La "Nouvelle Vague" du football chilien
Actualités / Football - le 11 juin 2009 à 16h15
Les sélections chiliennes sont en pleine renaissance. Alors que l'équipe entraînée par Marcelo Bielsa est quasiment assurée de disputer le prochain Mondial, celle des Espoirs est en passe de remporter le premier Festival de Toulon de son histoire. Les supporteurs de la Roja rêvent déjà d'un avenir doré.
Dans un an, jour pour jour, débutera la Coupe du monde de football en Afrique du Sud. Si la grande majorité des postulants ne savent pas s'il seront de la fête, d'autres ont déjà prévu de s'y rendre. C'est le cas du Chili. Hier soir, au stade "Nacional" de Santiago, la fête était belle. Face à la Bolivie (qui avait écrasé l'Argentine 6-1 en avril dernier), la sélection entraînée par Marcelo Bielsa a offert un récital, digne des plus grandes heures du football chilien (4-0). Invaincue depuis sept sorties, la Roja n'est pas, encore, mathématiquement qualifiée. Mais, avec huit points d'avance sur le premier non-qualifié (l'Uruguay), le Chili, 2e à un point du leader brésilien, n'a aucune raison de trembler.
Le phénomène Sanchez
Ce matin, les quotidiens chiliens n'ont pas masqué leur enthousiasme. Après cette "merveilleuse soirée", la sélection de Bielsa "joue vraiment un football parfait" indique, entre autres, le quotidien "La Cuarta". Et se délectent du talent du "nouveau matador" de la Roja: Alexis Sanchez. Âgé de 20 ans seulement, "l'enfant merveilleux" (son surnom) a livré, hier soir, une prestation lumineuse. L'attaquant de l'Udinese symbolise parfaitement le souffle nouveau qui règne au sein de la sélection. Sous la houlette de l'Argentin Marcelo Bielsa, des joueurs comme Humberto Suazo (attaquant), Marco Estrada (milieu) ou Jean Beausejour (milieu) se trouvent à la perfection et enchaînent les bonnes performances.

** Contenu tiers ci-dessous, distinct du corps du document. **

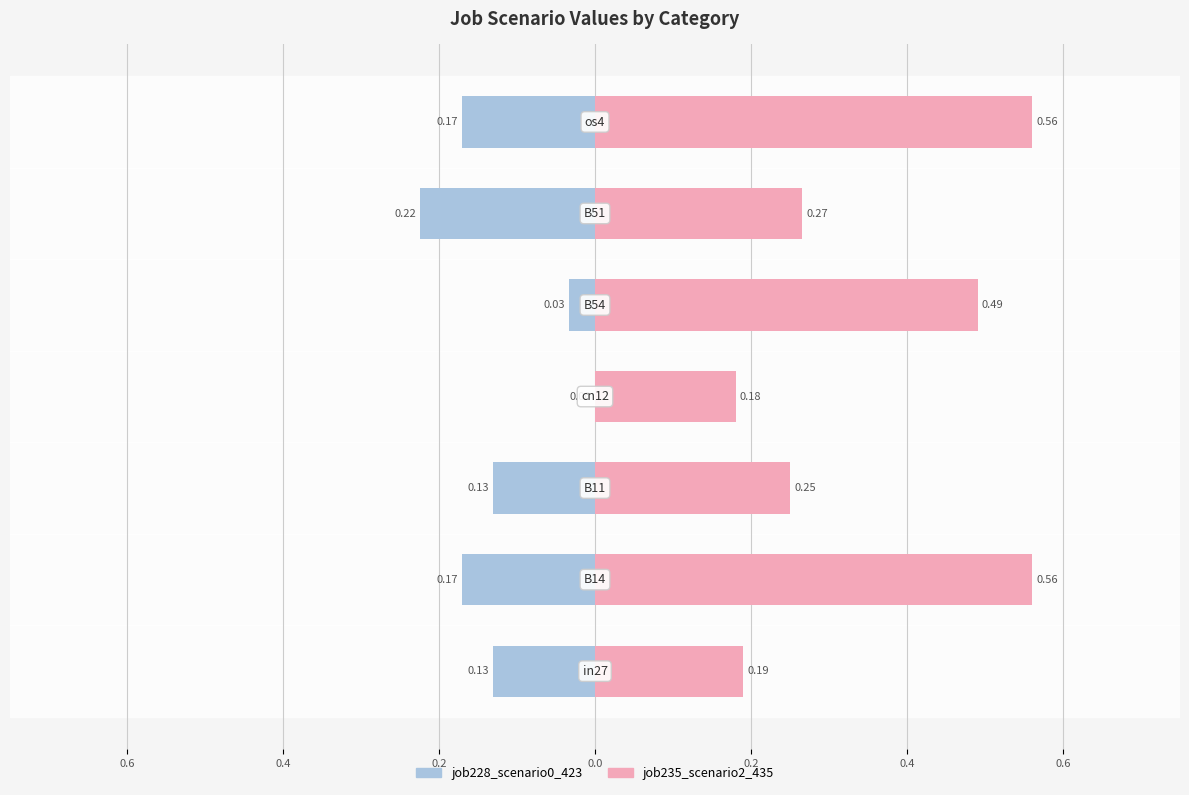

How many bars are there in total?

14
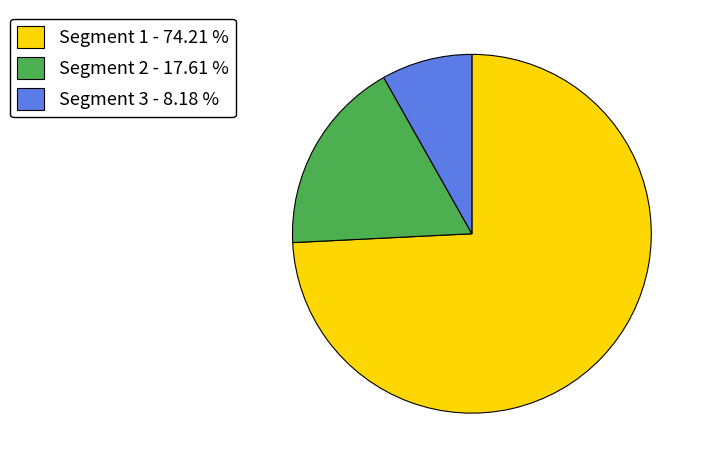

Between Segment 1 - 74.21 % and Segment 3 - 8.18 %, which is larger?

Segment 1 - 74.21 %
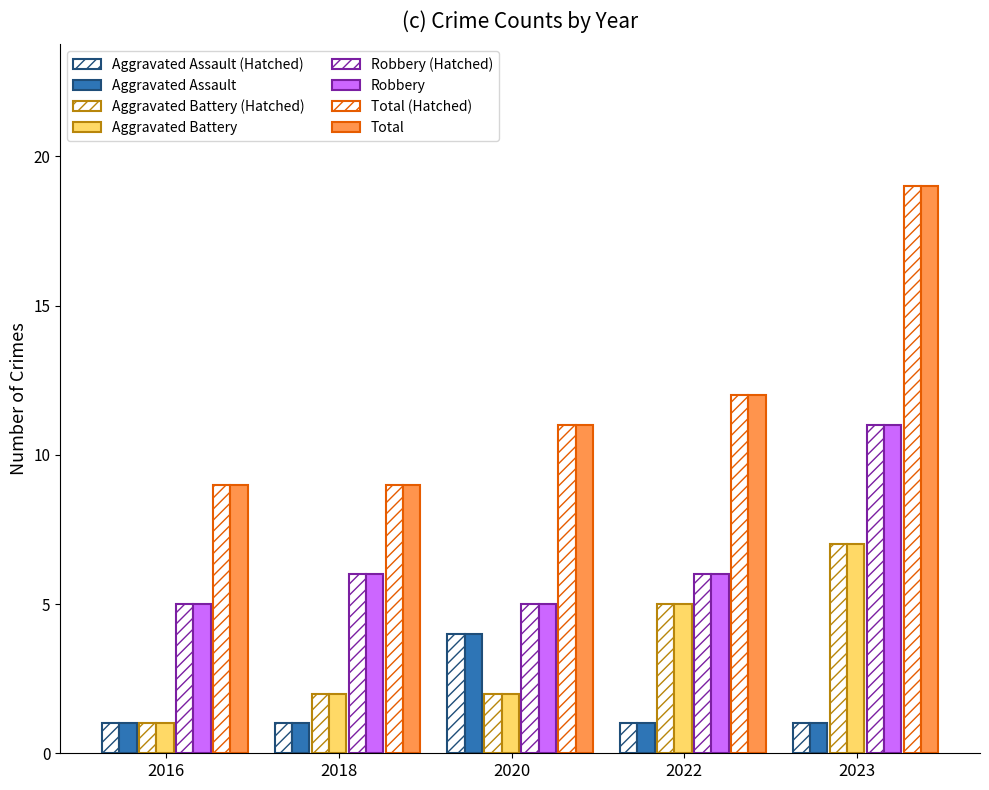

Reading right to left, transcribe all the data shown in this chart.

Aggravated Assault: 1	1	4	1	1
Aggravated Battery: 7	5	2	2	1
Robbery: 11	6	5	6	5
Total: 19	12	11	9	9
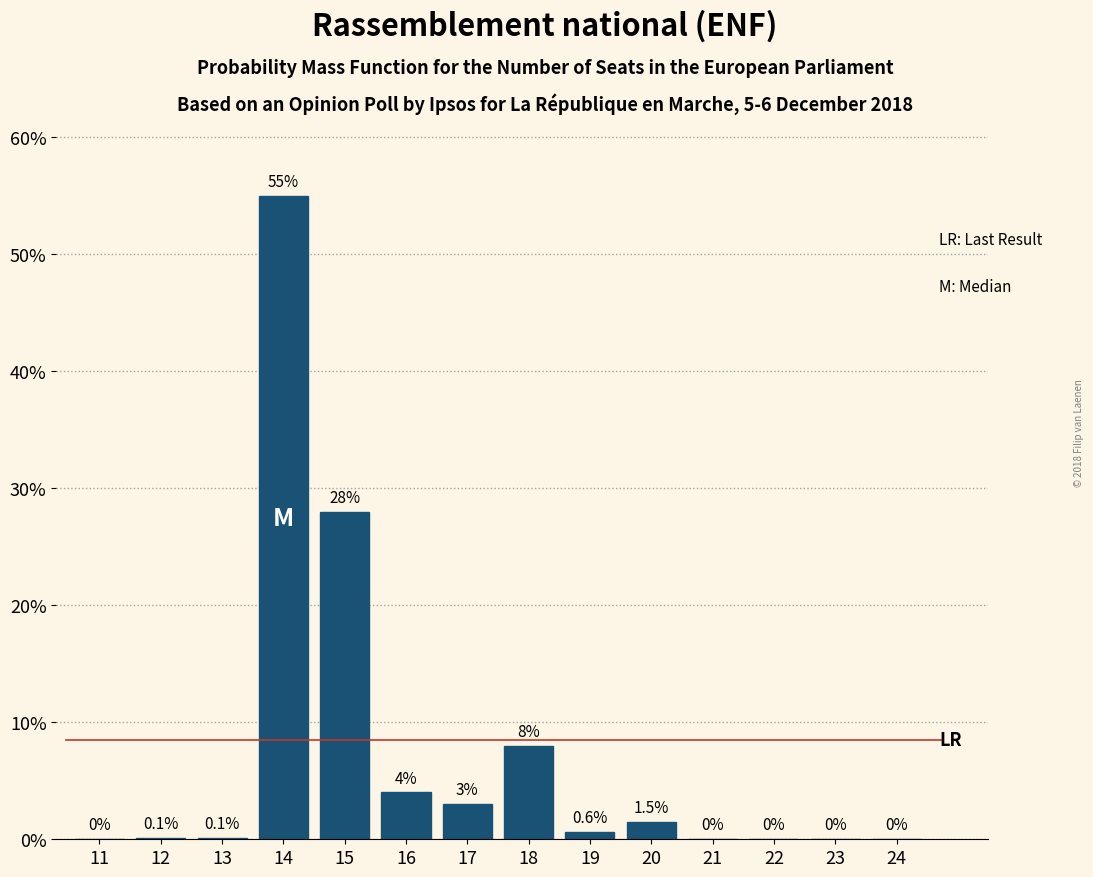

Reading right to left, what are all the values shown in this chart?

24=0.0	23=0.0	22=0.0	21=0.0	20=1.5	19=0.6	18=8.0	17=3.0	16=4.0	15=28.0	14=55.0	13=0.1	12=0.1	11=0.0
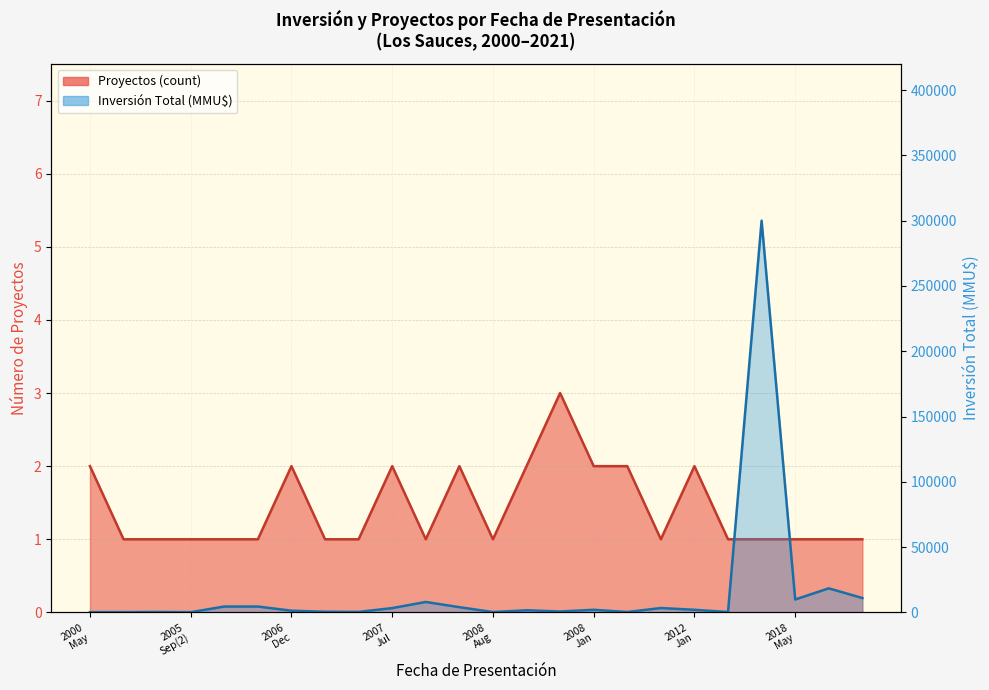

Is it true that Inversión Total (MMU$) equals 200 at 2000 May?

True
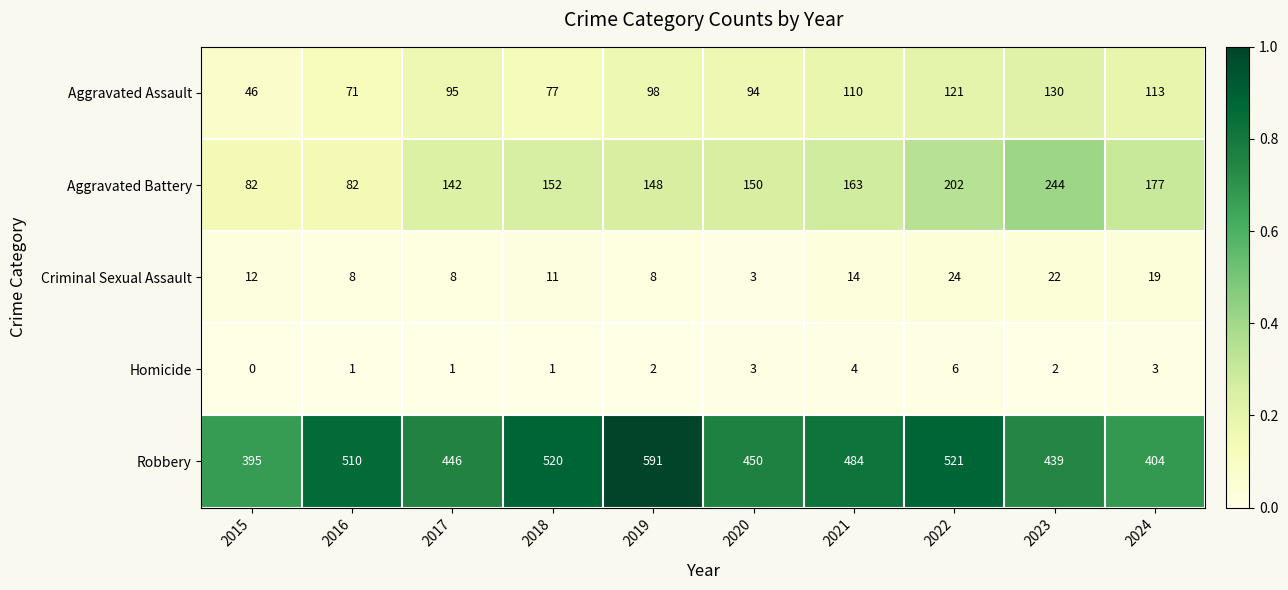

What is the difference between the second highest and minimum values in the Homicide series?

4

Douze ans après sa dernière participation (1998), le Chili est donc en passe de redécouvrir le Mondial. Et de retrouver son lustre d'antan. Dans les années 60, la génération emmenée par Leonel Sanchez (84 sélections) avait décroché la 3e place lors de "sa" Coupe du monde (1962). En 1998, les coéquipiers du duo Salas-Zamorano avaient atteint les huitièmes de finale. Cette fois, la Roja rêve de frapper un grand coup en 2010. Et ils peuvent y croire lorsque l'on voit le niveau affiché par les espoirs chiliens lors du Festival de Toulon. Demain soir, face à la France, la jeune sélection entraînée par Ivo Basay est en passe de remporter le premier trophée de son histoire. Plein d'envie, de mouvement et de maîtrise, elle impressionne tous ses adversaires. "C'est une très bonne équipe, solide et technique, et je n’ai aucun problème avec le fait qu’il soit en finale", a par exemple estimé le sélectionneur des Pays-Bas, Hans Schrijver, sur le site officiel du Festival de Toulon.
Un joueur a particulièrement attiré l'attention des recruteurs. L'attaquant Gerson Martinez, meilleur buteur de la compétition (4 buts), semble être le digne successeur de son idole, Marcelo "El Matador" Salas. À 21 ans, le buteur de San Luis devrait, sous peu, connaître sa première sélections chez les A. Très adroit devant les buts, il pourrait faire, comme lundi dernier (le Chili a battu la France 1-0 lors de la phase de poules), des misères à la défense française. De quoi affirmer, un peu plus encore, la thèse du renouveau chilien sur la planète football.